• [TASK DESCRIPTION]: Take from the entries below the stretch from the line with "particolare si dovrà" through the line with "17 julio, 2026", and return it exactly, leaving the pictures out.

• [INPUT MATERIAL]:
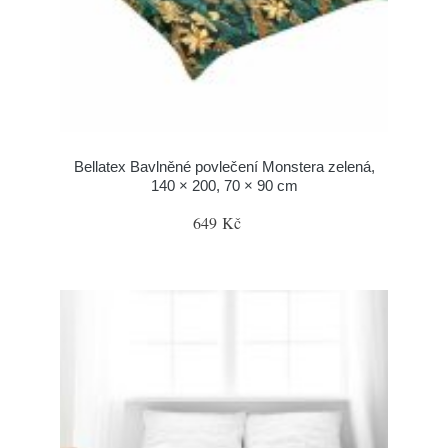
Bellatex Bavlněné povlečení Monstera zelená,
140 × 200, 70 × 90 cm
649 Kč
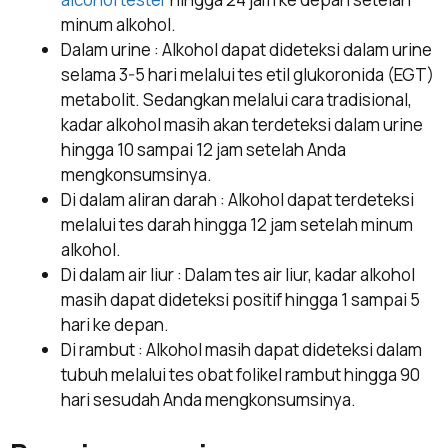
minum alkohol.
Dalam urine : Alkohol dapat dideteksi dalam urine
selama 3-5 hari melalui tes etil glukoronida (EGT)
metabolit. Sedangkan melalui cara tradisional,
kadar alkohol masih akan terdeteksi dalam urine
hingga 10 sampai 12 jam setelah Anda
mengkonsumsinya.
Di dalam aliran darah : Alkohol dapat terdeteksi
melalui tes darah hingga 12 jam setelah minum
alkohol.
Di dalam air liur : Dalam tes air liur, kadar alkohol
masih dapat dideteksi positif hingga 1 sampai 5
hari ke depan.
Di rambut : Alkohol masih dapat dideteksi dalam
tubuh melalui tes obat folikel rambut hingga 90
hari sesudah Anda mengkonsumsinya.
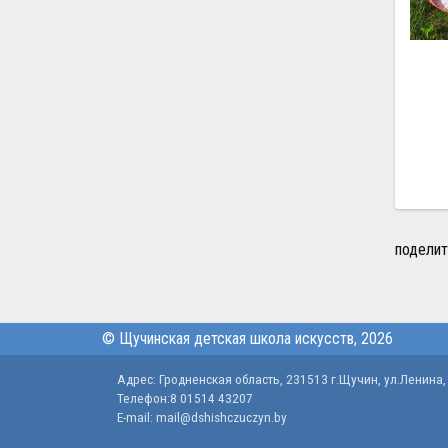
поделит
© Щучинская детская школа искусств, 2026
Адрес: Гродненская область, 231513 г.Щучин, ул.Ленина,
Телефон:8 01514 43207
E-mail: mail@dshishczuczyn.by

==

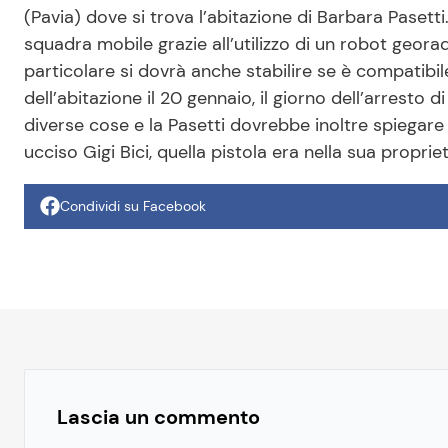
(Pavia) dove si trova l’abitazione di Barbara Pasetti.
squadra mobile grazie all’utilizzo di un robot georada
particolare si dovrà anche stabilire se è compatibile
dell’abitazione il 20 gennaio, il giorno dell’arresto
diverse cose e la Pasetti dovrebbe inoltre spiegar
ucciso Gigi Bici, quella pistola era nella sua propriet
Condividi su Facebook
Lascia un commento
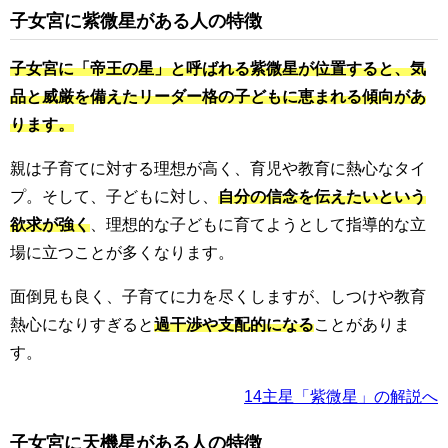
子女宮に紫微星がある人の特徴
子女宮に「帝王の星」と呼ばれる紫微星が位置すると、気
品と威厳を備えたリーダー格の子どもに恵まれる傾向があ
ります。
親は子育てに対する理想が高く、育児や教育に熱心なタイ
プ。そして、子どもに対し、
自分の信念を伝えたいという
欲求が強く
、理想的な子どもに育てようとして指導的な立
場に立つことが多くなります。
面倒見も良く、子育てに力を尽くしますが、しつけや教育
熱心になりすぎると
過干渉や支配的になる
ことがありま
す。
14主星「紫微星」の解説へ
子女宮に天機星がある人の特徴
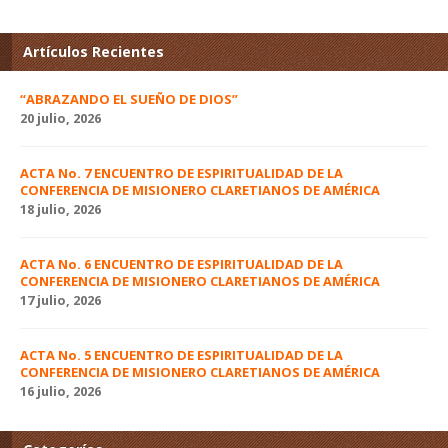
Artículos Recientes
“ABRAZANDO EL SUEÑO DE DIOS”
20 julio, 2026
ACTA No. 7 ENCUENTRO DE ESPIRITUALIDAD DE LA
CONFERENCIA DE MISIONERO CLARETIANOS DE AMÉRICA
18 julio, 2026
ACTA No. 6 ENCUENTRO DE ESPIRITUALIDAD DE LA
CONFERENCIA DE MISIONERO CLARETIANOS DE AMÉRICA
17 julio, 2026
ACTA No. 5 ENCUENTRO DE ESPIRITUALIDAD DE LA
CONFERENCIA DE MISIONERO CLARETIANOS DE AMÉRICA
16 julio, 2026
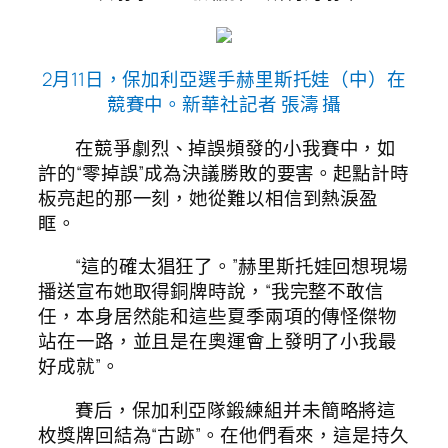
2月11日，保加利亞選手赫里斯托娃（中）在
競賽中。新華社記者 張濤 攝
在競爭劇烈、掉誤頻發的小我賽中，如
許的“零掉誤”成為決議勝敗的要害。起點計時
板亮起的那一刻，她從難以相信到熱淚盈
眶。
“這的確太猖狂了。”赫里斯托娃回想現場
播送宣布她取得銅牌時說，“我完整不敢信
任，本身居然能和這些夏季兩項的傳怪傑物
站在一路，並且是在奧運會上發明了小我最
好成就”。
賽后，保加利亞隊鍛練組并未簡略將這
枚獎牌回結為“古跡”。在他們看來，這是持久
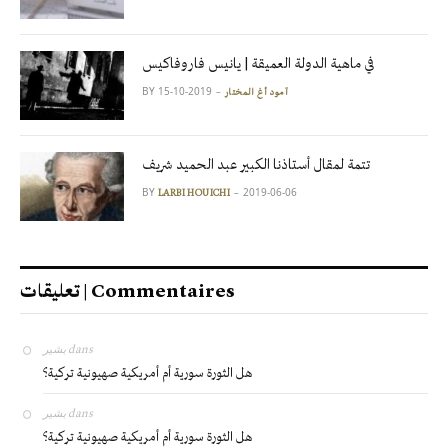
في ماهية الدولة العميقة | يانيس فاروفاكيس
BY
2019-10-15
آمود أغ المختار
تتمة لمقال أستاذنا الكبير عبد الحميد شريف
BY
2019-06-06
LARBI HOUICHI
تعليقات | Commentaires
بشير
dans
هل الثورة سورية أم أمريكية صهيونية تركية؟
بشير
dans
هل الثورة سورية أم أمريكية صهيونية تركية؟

...

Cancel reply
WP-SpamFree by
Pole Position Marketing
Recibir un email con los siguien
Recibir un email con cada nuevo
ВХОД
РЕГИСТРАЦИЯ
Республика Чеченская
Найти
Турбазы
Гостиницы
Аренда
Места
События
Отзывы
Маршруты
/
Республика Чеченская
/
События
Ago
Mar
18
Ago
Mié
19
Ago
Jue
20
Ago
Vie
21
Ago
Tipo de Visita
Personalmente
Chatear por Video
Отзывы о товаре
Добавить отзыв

• [TASK RESPONSE]:
particolare si dovrà anche stabilire se è compatibile
dell’abitazione il 20 gennaio, il giorno dell’arresto
diverse cose e la Pasetti dovrebbe inoltre spiegar
ucciso Gigi Bici, quella pistola era nella sua propriet
Condividi su Facebook
Lascia un commento
子女宮に紫微星がある人の特徴
子女宮に「帝王の星」と呼ばれる紫微星が位置すると、気
品と威厳を備えたリーダー格の子どもに恵まれる傾向があ
ります。
親は子育てに対する理想が高く、育児や教育に熱心なタイ
プ。そして、子どもに対し、
自分の信念を伝えたいという
欲求が強く
、理想的な子どもに育てようとして指導的な立
場に立つことが多くなります。
面倒見も良く、子育てに力を尽くしますが、しつけや教育
熱心になりすぎると
過干渉や支配的になる
ことがありま
す。
14主星「紫微星」の解説へ
子女宮に天機星がある人の特徴
Artículos Recientes
“ABRAZANDO EL SUEÑO DE DIOS”
20 julio, 2026
ACTA No. 7 ENCUENTRO DE ESPIRITUALIDAD DE LA
CONFERENCIA DE MISIONERO CLARETIANOS DE AMÉRICA
18 julio, 2026
ACTA No. 6 ENCUENTRO DE ESPIRITUALIDAD DE LA
CONFERENCIA DE MISIONERO CLARETIANOS DE AMÉRICA
17 julio, 2026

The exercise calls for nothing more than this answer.